Large, permanent, medium-performance file system. Community directories are intended for sharing data within a group of researchers and for storing data that will be accessed in the meduium term (i.e. 1 - 2 years)
The PI toolbox can help PIs and PI Proxies fix permissions in their Community project directories.
Cori and Perlmutter have a dedicated, large, local, parallel scratch file system based on Lustre. The scratch file system is intended for temporary uses such as storage of checkpoints or application input and output during jobs. We have more details on Cori's scratch and Perlmutter's scratch on their respective pages.
A high capacity tape archive intended for long term storage of inactive and important data. Accessible from all systems at NERSC. Space quotas are allocation dependent.
The High Performance Storage System (HPSS) is a modern, flexible, performance-oriented mass storage system. It has been used at NERSC for archival storage since 1998. HPSS is intended for long term storage of data that is not frequently accessed.
The following file systems provide high I/O performance, but often don't preserve data across different jobs, so they are meant to be used as scratch space, and data produced must be staged out at the end of the computation.
Access is always per-user, since these file systems are either mounted on the compute nodes on-demand (Burst Buffer) or only accessible within the same SLURM job (XFS and in-ram file systems), since SLURM purges the content afterwards.
Cori's Burst Buffer provides very high performance I/O on a per-job or short-term basis. It is particularly useful for codes that are I/O-bound, for example, codes that produce large checkpoint files, or that have small or random I/O reads/writes.
Support on the Burst Buffer has been reduced, therefore its usage is discouraged: please check the current limitations.
Temporary per-node Shifter file system¶
Shifter users can access a fast, per-node xfs file system to improve I/O.
Local temporary file system¶
Compute nodes have a small amount of temporary local storage that can be used to improve I/O.
Sharing data with other users must be done carefully. Permissions should be set to the minimum necessary to achieve the desired access. For instance, consider carefully whether it's really necessary before sharing write permissions on data, often just read permissions are enough. Be sure to have archived backups of any critical shared data. It is also important to ensure that private login secrets (like SSH private keys or apache htaccess files) are not shared with other users (either intentionally or accidentally). Good practice is to keep things like this in a separate directory that is as locked down as possible (e.g. by removing group and other permissions with
chmod g-rwx,o-rwx <directory>, please see our permissions page for a full discussion).
Also take a look at the NERSC Data Management policy.
Sharing Data Inside NERSC¶
Sharing Data Within Your Project¶
The easiest way to share data within your project at NERSC is to use the Community File System (CFS). Permissions on CFS directories are set up to be group readable and writable by default, and any permissions drift can be corrected by the PIs using the PI toolbox.
PIs can also request an HPSS Project Directory to share HPSS data within their project.

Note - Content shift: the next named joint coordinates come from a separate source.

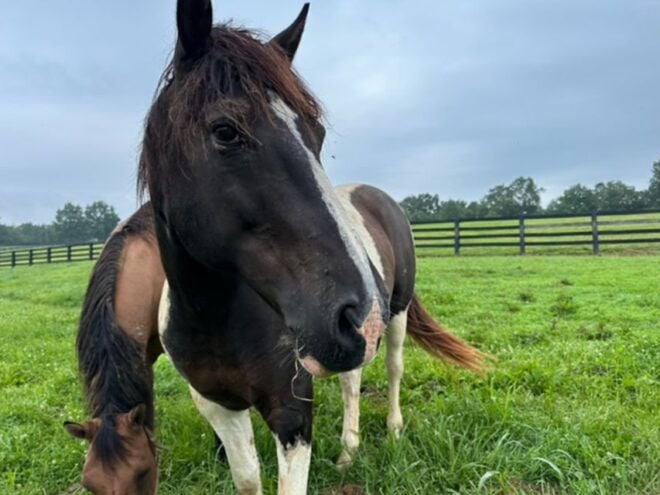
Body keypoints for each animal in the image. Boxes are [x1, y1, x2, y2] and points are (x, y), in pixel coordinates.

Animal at [65, 2, 485, 493]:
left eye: (317, 133)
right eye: (226, 131)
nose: (358, 315)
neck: (218, 316)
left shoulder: (291, 409)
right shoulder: (220, 403)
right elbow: (246, 477)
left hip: (394, 314)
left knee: (393, 367)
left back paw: (391, 432)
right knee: (353, 380)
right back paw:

Sharing Data Outside Your Project¶
If you want to share just a few files a single time, you can use NERSC's give/take utilty.
If you want to share with multiple users, you might want to consider setting the linux permissions such that they're accessible for multiple users.
If you have a large volume of data you'd like to share with several NERSC users outside your project, you may want to consider creating a dedicated top-level CFS directory that's shared between projects. Project PIs can request a new CFS directory and can also request that directory be owned by a linux group made up of users from different projects.
Sharing Data Outside of NERSC¶
Data on the Community File System can also be shared with users outside of NERSC through Globus Guest Collections.
Data can also be shared via Science Gateways.